1239 Sigue entonces el rito esencial del sacramento: el Bautismo propiamente dicho, que significa y realiza la muerte al pecado y la entrada en la vida de la Santísima Trinidad a través de la configuración con el misterio pascual de Cristo. El Bautismo es realizado de la manera más significativa mediante la triple inmersión en el agua bautismal. Pero desde la antigüedad puede ser también conferido derramando tres veces agua sobre la cabeza del candidato.

1240 En la Iglesia latina, esta triple infusión va acompañada de las palabras del ministro: «N., yo te bautizo en el nombre del Padre, y del Hijo y del Espíritu Santo». En las liturgias orientales, estando el catecúmeno vuelto hacia el Oriente, el sacerdote dice: «El siervo de Dios, N., es bautizado en el nombre del Padre, y del Hijo y del Espíritu Santo». Y mientras invoca a cada persona de la Santísima Trinidad, lo sumerge en el agua y lo saca de ella.

1241 La unción con el santo crisma, óleo perfumado y consagrado por el obispo, significa el don del Espíritu Santo al nuevo bautizado. Ha llegado a ser un cristiano, es decir, «ungido» por el Espíritu Santo, incorporado a Cristo, que es ungido sacerdote, profeta y rey (cf. Ritual del Bautismo de niños, 62).

1242 En la liturgia de las Iglesias de Oriente, la unción postbautismal es el sacramento de la Crismación (Confirmación). En la liturgia romana, dicha unción anuncia una segunda unción del santo crisma que dará el obispo: el sacramento de la Confirmación que, por así decirlo, «confirma» y da plenitud a la unción bautismal.

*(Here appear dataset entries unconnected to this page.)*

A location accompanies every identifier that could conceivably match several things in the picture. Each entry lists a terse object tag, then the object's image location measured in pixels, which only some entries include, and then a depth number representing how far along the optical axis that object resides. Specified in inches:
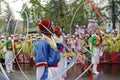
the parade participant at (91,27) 724.7
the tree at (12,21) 827.4
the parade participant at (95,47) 588.8
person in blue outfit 258.4
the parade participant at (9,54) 642.2
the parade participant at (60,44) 433.1
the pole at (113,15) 1341.5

1243 La vestidura blanca simboliza que el bautizado se ha «revestido de Cristo» (Ga 3,27): ha resucitado con Cristo. El cirio que se enciende en el Cirio Pascual, significa que Cristo ha iluminado al neófito. En Cristo, los bautizados son «la luz del mundo» (Mt 5,14; cf Flp 2,15).

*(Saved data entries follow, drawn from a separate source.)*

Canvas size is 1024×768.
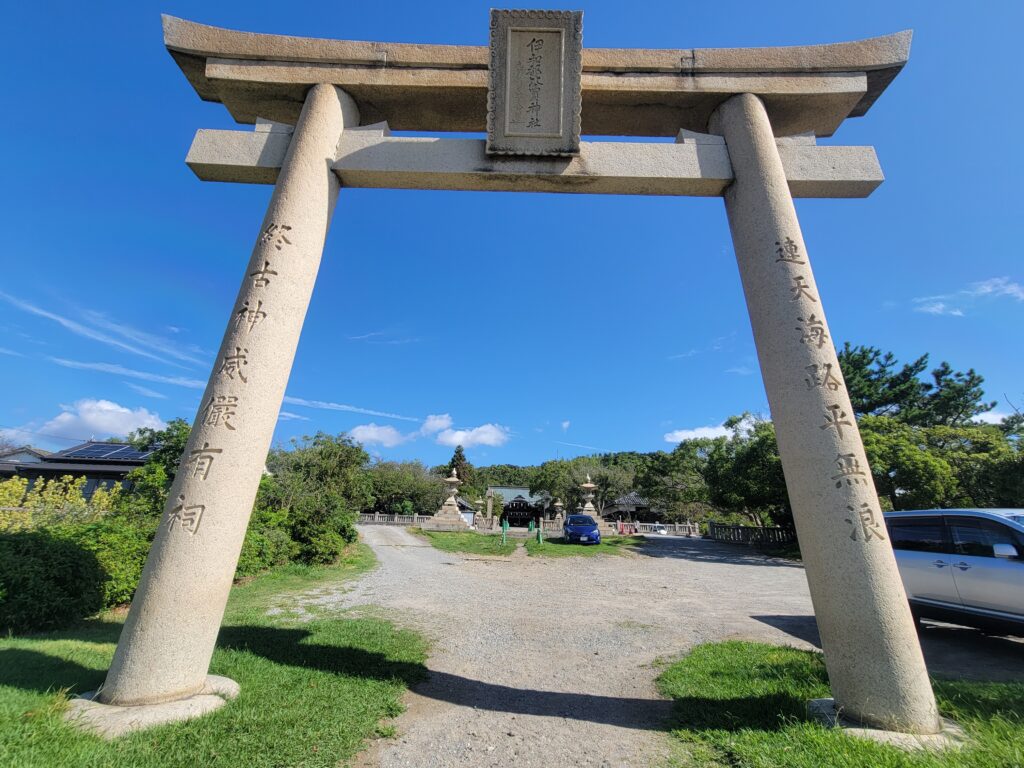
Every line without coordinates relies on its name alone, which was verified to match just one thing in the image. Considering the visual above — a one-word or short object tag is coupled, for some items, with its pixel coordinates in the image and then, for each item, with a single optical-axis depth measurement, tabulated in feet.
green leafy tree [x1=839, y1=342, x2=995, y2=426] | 92.58
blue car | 69.41
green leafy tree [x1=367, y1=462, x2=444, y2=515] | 147.43
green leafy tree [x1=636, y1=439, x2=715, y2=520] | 110.93
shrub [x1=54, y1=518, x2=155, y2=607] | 22.40
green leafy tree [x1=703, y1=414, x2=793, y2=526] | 67.46
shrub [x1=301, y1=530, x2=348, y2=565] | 43.93
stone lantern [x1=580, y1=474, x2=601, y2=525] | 97.63
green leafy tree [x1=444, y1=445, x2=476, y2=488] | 198.80
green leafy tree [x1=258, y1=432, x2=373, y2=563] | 45.27
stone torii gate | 10.86
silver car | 17.91
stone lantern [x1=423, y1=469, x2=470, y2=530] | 92.63
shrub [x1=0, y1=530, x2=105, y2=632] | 17.53
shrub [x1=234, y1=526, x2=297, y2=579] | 34.99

El nuevo bautizado es ahora hijo de Dios en el Hijo Único. Puede ya decir la oración de los hijos de Dios: el Padre Nuestro.

1244 La primera comunión eucarística. Hecho hijo de Dios, revestido de la túnica nupcial, el neófito es admitido «al festín de las bodas del Cordero» y recibe el alimento de la vida nueva, el Cuerpo y la Sangre de Cristo. Las Iglesias orientales conservan una conciencia viva de la unidad de la iniciación cristiana, por lo que dan la sagrada comunión a todos los nuevos bautizados y confirmados, incluso a los niños pequeños, recordando las palabras del Señor: «Dejad que los niños vengan a mí, no se lo impidáis» (Mc 10,14). La Iglesia latina, que reserva el acceso a la Sagrada Comunión a los que han alcanzado el uso de razón, expresa cómo el Bautismo introduce a la Eucaristía acercando al altar al niño recién bautizado para la oración del Padre Nuestro.

1245 La bendición solemne cierra la celebración del Bautismo. En el Bautismo de recién nacidos, la bendición de la madre ocupa un lugar especial.